8th Mexican Governor of New Mexico
- In office 1832–1833
- Preceded by: José Antonio Chaves
- Succeeded by: Francisco Sarracino

Personal details
- Died: 8 August 1837 Santa Fe
- Profession: Politician

= Santiago Abréu =

American politician

Santiago Abréu (died 8 August 1837) was governor of Santa Fe de Nuevo México (New Mexico) from 1832 to 1833.
He was a victim of the Chimayó Rebellion of 1837.
He was dismembered before being allowed to die.

Santiago Abreú was deputy to the Congress in Mexico City from 1825 to 1826, and was appointed governor in 1832–33.

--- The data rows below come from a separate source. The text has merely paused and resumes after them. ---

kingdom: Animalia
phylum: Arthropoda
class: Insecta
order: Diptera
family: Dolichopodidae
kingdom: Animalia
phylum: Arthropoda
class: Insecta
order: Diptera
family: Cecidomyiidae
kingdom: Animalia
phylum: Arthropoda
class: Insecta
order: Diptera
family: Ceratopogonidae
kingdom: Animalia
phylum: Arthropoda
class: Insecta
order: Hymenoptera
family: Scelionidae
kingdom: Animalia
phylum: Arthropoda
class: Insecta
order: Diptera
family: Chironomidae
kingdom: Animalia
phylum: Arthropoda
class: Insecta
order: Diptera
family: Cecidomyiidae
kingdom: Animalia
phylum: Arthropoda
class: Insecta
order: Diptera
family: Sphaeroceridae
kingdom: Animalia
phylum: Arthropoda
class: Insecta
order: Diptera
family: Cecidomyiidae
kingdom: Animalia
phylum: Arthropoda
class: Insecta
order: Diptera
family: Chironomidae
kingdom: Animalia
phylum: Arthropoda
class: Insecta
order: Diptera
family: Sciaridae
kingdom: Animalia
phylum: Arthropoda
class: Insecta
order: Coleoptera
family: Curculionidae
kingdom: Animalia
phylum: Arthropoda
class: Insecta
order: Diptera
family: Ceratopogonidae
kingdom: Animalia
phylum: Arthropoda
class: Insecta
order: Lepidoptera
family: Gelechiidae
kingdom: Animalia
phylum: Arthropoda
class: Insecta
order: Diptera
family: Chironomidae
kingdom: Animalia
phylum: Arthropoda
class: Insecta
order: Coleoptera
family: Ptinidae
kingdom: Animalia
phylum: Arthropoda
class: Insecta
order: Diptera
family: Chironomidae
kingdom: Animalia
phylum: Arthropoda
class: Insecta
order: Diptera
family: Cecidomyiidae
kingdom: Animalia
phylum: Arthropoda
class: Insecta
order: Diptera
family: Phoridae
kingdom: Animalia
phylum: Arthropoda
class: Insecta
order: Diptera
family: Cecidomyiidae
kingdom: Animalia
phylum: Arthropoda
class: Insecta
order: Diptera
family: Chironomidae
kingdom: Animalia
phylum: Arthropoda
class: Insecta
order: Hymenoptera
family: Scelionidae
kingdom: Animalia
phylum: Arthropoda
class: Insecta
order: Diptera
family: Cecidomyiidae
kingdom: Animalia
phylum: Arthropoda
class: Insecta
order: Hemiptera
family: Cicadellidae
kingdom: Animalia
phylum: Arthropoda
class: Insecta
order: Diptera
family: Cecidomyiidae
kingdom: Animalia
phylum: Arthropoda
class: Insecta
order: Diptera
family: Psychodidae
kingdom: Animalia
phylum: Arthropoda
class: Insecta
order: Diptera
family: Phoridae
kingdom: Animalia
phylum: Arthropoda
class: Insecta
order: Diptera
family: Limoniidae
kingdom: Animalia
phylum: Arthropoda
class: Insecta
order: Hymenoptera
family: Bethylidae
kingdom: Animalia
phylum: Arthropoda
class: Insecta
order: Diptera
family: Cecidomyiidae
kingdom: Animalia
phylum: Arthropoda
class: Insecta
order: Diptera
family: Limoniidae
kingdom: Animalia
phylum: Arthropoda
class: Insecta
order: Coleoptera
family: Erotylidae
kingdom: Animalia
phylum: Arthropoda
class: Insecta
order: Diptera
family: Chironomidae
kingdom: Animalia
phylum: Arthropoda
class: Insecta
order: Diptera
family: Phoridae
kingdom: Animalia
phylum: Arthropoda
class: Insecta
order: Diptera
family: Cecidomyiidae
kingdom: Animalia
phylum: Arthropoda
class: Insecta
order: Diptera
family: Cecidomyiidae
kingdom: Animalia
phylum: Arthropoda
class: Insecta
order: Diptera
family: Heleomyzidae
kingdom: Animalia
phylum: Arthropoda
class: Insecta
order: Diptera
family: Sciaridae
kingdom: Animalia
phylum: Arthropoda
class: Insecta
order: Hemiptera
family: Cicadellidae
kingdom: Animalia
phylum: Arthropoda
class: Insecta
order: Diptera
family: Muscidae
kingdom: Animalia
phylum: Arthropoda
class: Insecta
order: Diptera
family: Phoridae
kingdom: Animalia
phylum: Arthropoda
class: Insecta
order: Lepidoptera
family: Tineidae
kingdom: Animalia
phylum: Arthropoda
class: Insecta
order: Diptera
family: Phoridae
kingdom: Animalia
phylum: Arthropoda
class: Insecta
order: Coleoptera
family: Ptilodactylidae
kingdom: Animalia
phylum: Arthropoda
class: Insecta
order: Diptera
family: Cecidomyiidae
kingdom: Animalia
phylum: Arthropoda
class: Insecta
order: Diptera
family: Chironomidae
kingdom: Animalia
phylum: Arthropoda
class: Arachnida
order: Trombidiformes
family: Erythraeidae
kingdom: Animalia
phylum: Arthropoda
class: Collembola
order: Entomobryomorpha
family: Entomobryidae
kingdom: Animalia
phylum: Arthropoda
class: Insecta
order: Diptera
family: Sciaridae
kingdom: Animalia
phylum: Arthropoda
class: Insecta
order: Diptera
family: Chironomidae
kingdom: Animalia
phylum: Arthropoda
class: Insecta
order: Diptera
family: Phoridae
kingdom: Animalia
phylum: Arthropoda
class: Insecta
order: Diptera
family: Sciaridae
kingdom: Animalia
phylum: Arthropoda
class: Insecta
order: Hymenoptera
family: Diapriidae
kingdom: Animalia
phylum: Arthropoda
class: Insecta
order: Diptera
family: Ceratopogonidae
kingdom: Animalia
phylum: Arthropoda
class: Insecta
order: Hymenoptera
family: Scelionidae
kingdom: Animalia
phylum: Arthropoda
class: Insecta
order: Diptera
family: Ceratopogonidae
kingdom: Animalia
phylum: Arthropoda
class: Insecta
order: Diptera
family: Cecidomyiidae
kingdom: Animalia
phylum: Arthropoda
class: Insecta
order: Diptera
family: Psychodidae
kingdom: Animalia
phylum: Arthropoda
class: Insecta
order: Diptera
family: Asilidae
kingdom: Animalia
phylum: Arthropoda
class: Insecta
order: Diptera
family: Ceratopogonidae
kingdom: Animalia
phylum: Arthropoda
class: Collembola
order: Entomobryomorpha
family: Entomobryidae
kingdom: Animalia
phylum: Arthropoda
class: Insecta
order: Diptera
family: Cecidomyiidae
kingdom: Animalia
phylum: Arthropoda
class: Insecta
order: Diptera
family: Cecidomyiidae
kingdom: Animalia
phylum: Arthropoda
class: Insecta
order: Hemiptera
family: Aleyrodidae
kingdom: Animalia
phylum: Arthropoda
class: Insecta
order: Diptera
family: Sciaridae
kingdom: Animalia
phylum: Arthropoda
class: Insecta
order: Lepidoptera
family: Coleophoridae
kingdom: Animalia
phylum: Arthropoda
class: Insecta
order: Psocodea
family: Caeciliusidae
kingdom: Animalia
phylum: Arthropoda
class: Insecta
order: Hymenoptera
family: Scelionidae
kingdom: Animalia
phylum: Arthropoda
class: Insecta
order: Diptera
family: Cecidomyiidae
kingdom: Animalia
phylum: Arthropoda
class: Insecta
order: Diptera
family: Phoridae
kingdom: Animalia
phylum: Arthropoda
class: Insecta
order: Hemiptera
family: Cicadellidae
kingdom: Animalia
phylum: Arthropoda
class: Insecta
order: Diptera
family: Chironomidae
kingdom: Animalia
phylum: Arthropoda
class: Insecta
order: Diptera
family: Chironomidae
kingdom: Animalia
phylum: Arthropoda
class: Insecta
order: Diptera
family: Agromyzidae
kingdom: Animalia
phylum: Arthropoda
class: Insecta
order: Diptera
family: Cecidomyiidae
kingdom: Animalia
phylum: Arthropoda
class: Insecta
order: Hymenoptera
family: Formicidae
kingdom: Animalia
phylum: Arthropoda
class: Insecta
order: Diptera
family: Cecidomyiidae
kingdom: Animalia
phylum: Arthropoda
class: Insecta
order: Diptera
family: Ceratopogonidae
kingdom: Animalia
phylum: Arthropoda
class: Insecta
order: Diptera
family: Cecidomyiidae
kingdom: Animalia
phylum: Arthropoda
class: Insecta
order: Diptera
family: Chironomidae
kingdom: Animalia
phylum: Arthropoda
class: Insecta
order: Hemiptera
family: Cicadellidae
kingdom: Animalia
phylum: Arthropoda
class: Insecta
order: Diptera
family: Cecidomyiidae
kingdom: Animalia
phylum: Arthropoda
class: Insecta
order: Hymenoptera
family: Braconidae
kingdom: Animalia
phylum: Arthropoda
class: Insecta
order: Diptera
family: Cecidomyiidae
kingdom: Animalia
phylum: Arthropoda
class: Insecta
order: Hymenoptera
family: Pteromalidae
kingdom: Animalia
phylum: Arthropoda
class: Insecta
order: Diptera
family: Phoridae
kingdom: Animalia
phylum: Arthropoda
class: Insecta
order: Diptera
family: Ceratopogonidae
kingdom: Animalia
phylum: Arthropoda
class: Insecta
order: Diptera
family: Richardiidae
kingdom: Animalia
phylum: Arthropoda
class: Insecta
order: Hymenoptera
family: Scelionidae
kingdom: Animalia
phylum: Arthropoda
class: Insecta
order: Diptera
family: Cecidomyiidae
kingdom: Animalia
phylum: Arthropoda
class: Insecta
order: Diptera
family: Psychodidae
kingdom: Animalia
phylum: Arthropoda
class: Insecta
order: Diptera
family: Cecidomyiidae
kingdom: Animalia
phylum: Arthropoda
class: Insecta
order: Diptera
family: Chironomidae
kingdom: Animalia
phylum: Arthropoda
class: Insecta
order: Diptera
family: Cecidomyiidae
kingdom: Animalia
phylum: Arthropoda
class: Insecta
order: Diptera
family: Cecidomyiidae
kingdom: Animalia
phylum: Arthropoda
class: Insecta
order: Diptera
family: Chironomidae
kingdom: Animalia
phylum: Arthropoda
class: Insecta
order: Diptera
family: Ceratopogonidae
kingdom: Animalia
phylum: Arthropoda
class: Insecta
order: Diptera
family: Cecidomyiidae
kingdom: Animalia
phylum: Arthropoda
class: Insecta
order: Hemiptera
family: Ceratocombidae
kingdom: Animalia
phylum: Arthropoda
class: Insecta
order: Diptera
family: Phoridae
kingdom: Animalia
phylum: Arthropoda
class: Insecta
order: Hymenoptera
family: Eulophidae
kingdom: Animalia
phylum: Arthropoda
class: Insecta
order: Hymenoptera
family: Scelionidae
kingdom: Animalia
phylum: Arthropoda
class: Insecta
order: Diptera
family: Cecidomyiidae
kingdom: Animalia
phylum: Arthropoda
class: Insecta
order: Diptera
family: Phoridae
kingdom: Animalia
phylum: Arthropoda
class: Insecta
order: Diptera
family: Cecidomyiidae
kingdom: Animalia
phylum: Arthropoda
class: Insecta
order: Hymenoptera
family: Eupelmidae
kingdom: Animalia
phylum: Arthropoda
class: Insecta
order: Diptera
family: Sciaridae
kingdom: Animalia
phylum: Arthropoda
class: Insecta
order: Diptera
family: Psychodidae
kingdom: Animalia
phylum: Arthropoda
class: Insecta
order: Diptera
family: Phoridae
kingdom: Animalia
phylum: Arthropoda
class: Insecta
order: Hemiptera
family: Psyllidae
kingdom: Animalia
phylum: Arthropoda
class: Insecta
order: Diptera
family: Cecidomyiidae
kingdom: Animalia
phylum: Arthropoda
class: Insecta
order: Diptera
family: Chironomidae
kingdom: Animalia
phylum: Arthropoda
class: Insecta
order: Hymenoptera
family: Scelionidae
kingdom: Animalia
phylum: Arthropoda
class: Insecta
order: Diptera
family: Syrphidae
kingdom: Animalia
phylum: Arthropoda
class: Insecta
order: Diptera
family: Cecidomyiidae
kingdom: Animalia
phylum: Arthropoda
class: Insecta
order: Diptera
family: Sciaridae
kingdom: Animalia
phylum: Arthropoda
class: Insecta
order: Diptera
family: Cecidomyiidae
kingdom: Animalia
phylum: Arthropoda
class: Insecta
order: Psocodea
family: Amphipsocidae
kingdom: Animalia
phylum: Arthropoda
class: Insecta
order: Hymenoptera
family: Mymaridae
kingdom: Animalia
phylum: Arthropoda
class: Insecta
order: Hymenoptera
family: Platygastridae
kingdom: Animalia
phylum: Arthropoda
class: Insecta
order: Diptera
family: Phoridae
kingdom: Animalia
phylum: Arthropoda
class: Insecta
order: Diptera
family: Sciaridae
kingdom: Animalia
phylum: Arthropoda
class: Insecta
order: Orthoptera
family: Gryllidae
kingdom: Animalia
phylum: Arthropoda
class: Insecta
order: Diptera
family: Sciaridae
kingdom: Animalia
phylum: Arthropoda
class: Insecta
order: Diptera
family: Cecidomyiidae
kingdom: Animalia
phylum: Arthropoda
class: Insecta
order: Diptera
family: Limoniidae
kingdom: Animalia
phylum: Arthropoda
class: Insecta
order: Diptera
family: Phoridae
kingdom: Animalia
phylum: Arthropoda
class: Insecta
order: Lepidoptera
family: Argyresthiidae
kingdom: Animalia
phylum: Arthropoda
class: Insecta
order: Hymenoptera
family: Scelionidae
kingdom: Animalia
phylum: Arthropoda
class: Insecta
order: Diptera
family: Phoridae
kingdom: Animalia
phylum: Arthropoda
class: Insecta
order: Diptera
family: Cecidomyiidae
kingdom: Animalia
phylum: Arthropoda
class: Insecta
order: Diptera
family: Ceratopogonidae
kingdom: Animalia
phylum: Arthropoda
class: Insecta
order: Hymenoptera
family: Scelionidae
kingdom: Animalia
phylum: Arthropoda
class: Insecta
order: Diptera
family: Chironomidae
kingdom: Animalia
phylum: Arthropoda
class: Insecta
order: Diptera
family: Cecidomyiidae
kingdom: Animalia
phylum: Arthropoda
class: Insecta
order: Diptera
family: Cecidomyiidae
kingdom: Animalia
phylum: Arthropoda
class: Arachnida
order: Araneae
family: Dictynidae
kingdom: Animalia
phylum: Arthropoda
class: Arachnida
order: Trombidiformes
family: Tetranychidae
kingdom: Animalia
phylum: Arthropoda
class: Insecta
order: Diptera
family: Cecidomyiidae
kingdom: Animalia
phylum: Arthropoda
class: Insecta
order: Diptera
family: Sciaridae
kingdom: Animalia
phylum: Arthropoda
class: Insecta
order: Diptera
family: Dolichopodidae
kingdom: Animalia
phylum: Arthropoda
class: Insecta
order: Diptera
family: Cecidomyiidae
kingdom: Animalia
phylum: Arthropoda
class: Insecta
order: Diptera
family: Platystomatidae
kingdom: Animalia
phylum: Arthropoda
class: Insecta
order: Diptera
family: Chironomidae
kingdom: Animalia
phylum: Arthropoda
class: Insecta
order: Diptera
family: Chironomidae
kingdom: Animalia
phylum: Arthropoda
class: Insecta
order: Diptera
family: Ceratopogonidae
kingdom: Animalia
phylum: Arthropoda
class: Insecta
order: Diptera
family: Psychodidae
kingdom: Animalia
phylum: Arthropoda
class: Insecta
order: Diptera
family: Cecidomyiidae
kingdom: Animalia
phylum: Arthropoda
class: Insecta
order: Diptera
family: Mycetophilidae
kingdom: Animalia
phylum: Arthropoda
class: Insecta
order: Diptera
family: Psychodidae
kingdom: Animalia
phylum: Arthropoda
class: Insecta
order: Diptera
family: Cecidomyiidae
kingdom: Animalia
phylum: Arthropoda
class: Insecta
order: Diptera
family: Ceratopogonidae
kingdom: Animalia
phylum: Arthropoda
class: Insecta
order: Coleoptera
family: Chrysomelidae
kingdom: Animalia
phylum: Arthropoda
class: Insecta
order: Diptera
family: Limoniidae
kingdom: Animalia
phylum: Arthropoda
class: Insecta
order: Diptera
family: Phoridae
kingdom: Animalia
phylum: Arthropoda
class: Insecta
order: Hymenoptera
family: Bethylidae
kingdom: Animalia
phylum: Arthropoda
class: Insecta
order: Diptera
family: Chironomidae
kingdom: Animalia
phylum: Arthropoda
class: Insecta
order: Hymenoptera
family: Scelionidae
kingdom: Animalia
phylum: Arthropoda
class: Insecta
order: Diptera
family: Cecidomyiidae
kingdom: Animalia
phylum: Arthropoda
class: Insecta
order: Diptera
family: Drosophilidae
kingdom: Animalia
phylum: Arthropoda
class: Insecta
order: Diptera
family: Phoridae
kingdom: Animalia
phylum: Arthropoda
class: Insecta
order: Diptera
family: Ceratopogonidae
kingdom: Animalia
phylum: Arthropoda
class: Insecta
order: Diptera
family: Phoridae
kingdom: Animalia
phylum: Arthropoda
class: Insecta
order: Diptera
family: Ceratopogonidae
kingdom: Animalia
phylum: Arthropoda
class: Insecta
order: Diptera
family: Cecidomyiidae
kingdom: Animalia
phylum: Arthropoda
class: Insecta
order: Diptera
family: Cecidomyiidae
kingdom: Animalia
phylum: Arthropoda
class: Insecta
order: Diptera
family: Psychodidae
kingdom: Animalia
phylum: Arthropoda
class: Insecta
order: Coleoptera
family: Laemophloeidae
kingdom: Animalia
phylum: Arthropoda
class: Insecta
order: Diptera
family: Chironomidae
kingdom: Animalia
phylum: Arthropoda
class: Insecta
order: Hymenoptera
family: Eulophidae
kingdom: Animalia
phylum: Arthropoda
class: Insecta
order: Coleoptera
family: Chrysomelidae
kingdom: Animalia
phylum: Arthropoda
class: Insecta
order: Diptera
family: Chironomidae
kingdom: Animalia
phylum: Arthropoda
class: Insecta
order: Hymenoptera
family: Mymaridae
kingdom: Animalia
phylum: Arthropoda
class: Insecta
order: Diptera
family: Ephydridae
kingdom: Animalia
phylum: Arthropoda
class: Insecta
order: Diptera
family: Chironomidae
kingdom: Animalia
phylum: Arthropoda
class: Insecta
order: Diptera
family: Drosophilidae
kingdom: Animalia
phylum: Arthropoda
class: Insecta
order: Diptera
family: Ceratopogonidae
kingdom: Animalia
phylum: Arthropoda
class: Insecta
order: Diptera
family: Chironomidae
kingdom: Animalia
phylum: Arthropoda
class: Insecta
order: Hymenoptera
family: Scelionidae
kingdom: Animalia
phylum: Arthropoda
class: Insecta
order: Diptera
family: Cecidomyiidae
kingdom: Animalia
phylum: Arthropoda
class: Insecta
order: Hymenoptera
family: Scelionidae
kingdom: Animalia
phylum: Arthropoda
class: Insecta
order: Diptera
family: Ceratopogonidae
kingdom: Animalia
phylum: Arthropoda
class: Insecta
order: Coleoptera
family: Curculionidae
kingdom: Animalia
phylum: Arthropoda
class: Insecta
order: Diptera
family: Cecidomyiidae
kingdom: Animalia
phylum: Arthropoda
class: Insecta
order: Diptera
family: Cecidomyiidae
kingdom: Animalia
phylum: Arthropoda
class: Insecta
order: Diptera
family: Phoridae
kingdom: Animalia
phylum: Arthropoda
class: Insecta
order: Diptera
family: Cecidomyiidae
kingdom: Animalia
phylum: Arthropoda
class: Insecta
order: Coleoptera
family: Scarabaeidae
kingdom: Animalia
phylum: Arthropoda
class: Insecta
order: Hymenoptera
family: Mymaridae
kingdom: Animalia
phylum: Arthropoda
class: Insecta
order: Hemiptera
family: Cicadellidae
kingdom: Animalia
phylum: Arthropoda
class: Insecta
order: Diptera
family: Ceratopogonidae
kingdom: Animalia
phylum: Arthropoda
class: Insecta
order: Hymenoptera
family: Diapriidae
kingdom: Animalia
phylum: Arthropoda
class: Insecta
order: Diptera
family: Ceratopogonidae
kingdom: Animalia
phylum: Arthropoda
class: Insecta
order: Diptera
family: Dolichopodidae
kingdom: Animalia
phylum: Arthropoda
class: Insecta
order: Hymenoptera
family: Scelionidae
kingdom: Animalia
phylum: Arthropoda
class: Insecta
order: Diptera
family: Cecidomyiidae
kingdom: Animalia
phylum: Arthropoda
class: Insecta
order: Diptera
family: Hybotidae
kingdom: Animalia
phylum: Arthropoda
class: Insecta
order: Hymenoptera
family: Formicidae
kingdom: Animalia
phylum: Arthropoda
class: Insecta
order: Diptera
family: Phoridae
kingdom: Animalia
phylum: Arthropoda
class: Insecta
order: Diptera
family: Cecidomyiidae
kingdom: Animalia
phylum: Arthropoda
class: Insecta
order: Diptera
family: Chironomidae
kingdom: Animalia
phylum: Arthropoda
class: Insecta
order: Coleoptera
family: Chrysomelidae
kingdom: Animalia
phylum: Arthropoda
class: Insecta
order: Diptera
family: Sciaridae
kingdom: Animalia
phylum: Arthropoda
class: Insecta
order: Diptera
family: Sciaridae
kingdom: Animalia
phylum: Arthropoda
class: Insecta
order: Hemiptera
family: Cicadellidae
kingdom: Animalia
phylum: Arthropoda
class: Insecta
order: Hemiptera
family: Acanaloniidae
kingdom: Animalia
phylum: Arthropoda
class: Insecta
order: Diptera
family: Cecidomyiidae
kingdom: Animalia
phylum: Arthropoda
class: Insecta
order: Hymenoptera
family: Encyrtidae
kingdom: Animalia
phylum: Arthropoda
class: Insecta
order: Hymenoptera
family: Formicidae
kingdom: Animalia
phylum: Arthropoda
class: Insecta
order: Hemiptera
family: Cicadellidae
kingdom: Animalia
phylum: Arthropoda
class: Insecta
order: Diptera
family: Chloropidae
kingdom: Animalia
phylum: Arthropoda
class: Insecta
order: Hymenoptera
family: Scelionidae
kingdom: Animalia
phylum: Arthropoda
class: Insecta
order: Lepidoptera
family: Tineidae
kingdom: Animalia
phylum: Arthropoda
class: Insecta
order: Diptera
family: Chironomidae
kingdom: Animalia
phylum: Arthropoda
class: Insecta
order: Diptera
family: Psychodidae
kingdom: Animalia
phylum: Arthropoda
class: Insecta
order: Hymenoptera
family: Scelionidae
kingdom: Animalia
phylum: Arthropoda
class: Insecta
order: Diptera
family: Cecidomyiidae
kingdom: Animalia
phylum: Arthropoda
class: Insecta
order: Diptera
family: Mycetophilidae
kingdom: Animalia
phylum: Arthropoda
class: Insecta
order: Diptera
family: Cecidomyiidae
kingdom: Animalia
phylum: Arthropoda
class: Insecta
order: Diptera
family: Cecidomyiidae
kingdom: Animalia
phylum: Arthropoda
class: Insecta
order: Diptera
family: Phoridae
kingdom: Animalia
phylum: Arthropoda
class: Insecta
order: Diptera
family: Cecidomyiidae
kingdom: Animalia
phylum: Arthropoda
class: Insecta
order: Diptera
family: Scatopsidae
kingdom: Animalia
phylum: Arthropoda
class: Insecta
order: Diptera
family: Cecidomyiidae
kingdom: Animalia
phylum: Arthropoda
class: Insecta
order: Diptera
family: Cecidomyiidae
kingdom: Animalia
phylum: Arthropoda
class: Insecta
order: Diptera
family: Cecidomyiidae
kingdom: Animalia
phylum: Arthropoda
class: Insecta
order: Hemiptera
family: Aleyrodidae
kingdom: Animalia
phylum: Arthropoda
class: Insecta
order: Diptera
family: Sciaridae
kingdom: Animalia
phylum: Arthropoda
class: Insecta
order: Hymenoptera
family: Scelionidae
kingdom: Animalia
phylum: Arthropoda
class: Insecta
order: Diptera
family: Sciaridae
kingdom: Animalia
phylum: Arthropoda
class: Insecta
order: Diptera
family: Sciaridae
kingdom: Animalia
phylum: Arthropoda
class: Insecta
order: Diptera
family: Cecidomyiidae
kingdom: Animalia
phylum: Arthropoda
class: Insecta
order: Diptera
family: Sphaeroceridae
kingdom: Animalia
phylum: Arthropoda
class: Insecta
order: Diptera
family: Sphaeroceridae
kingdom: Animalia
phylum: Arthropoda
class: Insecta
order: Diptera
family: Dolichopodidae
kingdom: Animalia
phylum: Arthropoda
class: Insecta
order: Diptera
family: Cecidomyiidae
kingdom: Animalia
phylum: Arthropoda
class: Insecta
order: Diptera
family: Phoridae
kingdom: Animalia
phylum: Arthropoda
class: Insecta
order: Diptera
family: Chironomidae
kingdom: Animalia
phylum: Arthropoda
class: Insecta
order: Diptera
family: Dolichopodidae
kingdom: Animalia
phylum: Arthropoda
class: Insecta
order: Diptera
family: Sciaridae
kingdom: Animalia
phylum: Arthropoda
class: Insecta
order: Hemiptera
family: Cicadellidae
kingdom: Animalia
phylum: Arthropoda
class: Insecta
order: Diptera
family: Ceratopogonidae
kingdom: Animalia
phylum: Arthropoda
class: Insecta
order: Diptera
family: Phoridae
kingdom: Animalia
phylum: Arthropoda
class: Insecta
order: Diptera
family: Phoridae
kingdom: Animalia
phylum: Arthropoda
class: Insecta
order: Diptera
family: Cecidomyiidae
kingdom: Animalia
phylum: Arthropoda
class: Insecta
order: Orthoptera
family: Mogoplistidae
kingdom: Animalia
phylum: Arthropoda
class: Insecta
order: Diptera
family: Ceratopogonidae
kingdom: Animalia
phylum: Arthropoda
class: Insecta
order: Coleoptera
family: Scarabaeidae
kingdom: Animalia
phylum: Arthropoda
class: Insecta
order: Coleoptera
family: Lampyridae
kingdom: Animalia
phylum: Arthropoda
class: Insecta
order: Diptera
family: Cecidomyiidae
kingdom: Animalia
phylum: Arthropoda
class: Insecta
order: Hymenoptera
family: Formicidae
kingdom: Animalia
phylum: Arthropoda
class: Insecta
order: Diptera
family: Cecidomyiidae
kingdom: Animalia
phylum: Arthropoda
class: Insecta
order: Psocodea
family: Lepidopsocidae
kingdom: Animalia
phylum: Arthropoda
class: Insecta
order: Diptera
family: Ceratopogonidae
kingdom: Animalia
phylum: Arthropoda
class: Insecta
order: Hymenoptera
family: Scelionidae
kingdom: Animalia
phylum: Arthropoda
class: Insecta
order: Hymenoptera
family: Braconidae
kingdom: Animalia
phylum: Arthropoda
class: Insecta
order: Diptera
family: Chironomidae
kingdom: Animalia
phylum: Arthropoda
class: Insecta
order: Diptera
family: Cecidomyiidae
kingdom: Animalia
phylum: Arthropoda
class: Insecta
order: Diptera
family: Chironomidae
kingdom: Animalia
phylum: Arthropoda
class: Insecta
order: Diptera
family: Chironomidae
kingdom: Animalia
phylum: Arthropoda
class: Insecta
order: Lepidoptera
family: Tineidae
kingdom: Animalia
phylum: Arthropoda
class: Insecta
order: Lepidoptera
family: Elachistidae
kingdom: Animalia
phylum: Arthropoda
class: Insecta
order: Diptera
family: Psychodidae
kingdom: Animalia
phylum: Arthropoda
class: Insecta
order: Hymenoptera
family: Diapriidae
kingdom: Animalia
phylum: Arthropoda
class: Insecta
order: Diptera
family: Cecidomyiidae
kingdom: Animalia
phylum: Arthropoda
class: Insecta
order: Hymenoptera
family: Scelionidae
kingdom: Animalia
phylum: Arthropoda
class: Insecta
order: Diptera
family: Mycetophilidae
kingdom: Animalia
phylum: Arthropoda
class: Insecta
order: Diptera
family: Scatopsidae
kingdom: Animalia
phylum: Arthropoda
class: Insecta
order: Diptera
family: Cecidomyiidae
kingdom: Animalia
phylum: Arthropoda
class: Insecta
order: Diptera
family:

He was appointed as substitute district judge in 1831 (Juez de Distrito suplente), although he held the position until 1834, just a few months after the resignation of Jose María Nájera, judge principal (Juez de Distrito propietario) of the District Court of the Territory of New Mexico (Juzgado de Distrito del Territorio de Nuevo México), from his position and his subsequent departure to Mexico City. During his assignment, he learned about the processing of criminal trials, mainly those related to merchandise smuggling, which constituted a crime that had to be investigated and resolved by federal law enforcement authorities in Mexico, as the national customs office was located in Santa Fe.

Abréu was a supporter of Governor Albino Pérez, who had become extremely unpopular for enforcing the decisions of the centrist government of President Antonio López de Santa Anna, which included reduction of local political control and imposition of new taxes.
During the rebellion against Pérez which broke out on 7 August 1837, Abréu was captured near the rancho of Cerrillos and imprisoned in Santo Domingo.
The next day he was taken from jail by a mob that tore off his penis and decapitated him.
His brother Ramón Abréu, publisher of the newspaper El Crepúsculo de la Libertad, was also assassinated in this rebellion.
The assassins were Pueblo warriors from Santo Domingo, who were also responsible for the death of governor Pérez.
However, in the aftermath of the rebellion they were treated carefully to avoid further trouble.

His death also resulted in the de facto closure of the District Court, which was completed in 1841, with a decree by Antonio López de Santa Anna, which determined the closure of all federal courts and tribunals in Mexico.